Select each line of the listing below that contains the word "exceed", and copy every such line in full.

(Chart understanding data)
++++
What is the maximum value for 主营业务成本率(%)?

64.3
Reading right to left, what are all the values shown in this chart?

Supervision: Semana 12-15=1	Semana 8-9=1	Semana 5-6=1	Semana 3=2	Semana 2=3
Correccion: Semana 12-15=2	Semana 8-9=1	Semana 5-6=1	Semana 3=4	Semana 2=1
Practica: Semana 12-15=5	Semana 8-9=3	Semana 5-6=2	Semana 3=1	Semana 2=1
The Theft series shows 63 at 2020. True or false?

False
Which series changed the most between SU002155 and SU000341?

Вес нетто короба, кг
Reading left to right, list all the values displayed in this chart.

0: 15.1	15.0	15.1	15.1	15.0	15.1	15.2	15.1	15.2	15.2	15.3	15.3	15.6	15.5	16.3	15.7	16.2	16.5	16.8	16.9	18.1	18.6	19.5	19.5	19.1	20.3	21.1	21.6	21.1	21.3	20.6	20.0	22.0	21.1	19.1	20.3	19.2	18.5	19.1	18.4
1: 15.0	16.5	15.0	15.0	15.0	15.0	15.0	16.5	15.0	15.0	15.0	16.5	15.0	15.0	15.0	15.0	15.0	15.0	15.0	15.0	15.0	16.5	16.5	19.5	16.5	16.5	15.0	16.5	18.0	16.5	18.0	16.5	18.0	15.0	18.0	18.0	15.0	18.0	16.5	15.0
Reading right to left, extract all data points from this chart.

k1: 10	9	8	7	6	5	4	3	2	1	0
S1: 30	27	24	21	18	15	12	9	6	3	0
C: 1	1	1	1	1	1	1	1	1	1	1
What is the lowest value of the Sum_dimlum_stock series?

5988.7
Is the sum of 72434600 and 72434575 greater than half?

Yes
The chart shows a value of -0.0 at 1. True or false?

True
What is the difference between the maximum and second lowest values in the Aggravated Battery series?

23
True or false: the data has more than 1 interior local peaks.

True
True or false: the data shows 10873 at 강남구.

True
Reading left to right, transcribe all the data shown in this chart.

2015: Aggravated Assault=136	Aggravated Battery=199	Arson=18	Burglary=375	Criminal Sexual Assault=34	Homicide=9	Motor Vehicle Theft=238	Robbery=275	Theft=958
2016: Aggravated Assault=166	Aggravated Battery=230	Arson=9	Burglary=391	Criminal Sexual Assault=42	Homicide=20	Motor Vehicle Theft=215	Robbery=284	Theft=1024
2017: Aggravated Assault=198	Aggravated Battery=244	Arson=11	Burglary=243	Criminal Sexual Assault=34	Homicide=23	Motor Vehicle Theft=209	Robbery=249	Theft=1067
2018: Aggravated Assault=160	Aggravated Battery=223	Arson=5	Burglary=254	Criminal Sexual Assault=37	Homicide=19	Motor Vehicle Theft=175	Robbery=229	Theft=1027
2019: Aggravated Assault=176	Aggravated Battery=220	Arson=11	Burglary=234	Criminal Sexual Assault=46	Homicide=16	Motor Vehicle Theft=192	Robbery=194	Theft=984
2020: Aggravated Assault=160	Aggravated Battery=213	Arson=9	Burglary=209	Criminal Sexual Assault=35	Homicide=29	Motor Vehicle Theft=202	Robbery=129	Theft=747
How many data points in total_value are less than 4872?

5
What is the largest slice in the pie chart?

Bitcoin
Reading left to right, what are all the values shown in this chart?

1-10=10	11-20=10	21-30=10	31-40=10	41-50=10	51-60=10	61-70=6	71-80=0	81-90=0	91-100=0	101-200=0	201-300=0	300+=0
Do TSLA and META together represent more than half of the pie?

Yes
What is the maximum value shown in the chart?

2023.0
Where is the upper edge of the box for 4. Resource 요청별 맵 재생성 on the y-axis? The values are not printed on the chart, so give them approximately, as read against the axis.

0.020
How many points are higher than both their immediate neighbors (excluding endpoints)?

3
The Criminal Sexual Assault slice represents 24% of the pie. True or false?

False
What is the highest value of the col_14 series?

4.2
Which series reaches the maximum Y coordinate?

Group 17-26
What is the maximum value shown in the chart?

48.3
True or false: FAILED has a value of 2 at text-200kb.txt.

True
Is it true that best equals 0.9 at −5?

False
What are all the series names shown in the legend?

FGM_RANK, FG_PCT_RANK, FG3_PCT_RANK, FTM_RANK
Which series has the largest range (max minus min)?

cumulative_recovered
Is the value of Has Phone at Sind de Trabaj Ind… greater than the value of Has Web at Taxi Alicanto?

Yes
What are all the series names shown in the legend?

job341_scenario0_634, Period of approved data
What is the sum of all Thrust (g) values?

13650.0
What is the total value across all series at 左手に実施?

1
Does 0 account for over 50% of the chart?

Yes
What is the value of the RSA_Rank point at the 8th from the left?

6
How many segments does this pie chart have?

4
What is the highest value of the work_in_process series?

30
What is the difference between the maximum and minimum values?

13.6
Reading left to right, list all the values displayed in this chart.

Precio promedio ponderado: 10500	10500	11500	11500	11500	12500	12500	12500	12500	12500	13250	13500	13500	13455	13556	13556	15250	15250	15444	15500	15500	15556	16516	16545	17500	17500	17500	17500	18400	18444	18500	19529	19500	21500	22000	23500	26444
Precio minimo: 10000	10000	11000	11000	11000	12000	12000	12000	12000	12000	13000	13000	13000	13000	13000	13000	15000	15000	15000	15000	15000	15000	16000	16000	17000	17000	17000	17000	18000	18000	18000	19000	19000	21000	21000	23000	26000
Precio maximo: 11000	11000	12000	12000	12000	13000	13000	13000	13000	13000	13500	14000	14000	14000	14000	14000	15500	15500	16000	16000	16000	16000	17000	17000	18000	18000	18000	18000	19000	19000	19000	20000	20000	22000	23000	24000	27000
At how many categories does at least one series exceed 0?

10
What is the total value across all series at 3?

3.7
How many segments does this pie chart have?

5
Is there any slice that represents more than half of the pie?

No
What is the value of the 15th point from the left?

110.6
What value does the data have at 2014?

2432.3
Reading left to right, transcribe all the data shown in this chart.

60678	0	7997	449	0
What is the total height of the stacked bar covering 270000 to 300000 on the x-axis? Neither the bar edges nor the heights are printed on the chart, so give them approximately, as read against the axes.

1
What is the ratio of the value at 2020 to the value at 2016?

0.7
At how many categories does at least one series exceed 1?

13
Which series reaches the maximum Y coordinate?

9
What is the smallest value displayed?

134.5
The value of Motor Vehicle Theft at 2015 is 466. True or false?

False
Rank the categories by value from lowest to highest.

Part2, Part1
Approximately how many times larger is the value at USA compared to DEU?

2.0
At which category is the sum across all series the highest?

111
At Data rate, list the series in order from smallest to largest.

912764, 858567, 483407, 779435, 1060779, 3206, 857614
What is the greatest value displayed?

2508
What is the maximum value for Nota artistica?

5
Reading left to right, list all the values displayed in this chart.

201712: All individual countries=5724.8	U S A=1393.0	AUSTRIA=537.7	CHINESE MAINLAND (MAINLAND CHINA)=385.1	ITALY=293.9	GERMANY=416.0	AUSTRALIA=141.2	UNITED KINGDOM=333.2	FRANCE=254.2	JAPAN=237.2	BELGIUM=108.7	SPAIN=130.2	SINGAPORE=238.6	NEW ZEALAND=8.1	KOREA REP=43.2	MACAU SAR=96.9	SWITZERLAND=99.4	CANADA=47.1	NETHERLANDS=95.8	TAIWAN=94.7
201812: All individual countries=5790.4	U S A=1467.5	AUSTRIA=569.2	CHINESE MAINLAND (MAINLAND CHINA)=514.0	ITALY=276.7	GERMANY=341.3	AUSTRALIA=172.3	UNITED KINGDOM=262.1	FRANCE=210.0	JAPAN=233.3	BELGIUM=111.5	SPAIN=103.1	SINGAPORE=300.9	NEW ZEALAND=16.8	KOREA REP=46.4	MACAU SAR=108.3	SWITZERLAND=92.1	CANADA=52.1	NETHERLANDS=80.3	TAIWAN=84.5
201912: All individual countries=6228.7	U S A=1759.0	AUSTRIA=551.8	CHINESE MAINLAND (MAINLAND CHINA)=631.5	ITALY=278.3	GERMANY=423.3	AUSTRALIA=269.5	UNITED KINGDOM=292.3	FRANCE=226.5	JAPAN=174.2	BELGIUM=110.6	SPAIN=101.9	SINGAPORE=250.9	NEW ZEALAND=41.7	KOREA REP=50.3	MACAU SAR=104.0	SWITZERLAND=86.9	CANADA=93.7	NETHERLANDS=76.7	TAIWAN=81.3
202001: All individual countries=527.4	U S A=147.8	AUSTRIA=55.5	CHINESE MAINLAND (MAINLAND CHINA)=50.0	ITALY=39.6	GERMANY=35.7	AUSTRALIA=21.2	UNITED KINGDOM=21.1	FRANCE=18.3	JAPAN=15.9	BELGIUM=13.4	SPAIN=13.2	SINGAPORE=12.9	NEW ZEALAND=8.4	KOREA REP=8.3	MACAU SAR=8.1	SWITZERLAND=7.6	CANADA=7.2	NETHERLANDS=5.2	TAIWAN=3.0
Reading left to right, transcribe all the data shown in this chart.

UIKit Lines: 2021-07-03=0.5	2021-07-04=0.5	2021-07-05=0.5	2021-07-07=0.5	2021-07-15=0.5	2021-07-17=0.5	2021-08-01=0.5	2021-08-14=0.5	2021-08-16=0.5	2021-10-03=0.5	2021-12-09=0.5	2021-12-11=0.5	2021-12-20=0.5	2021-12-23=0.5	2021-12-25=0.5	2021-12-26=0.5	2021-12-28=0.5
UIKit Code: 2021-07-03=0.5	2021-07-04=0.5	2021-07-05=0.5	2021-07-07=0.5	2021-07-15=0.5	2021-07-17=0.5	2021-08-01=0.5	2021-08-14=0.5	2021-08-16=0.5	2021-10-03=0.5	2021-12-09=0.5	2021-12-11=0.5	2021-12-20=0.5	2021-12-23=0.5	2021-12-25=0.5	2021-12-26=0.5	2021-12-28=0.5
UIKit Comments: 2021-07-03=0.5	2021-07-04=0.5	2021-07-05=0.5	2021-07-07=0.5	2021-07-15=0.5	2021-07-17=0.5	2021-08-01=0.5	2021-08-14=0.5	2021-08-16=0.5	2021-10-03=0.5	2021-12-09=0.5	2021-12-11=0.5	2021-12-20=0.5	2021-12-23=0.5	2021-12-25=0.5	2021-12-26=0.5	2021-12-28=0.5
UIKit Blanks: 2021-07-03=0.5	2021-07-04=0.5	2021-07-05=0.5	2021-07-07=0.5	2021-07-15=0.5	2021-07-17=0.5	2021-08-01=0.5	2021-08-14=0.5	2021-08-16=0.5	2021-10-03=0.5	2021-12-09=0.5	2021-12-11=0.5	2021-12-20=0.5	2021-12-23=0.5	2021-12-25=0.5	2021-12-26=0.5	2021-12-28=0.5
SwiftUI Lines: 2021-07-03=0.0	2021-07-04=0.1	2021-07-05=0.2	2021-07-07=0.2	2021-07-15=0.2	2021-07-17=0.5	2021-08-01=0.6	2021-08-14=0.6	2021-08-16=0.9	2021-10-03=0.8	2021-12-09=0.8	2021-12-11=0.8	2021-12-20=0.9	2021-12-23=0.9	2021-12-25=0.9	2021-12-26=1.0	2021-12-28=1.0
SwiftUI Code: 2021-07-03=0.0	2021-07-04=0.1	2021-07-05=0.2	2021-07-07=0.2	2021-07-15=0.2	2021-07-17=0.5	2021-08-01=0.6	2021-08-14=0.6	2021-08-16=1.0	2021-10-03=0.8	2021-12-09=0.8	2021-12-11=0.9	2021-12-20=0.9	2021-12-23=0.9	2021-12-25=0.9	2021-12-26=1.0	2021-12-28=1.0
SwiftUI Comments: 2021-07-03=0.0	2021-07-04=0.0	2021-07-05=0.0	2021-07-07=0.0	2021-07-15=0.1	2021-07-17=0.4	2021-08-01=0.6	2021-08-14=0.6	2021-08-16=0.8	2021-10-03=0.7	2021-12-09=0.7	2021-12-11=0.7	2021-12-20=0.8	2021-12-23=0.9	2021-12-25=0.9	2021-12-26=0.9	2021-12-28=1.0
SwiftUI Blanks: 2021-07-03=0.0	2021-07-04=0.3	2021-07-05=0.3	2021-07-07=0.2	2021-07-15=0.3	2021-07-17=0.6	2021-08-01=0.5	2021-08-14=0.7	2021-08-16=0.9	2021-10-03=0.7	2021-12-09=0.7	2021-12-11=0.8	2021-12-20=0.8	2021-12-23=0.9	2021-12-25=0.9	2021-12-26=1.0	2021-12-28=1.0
++++
Result of this exercise:
At how many categories does at least one series exceed 0?
At how many categories does at least one series exceed 1?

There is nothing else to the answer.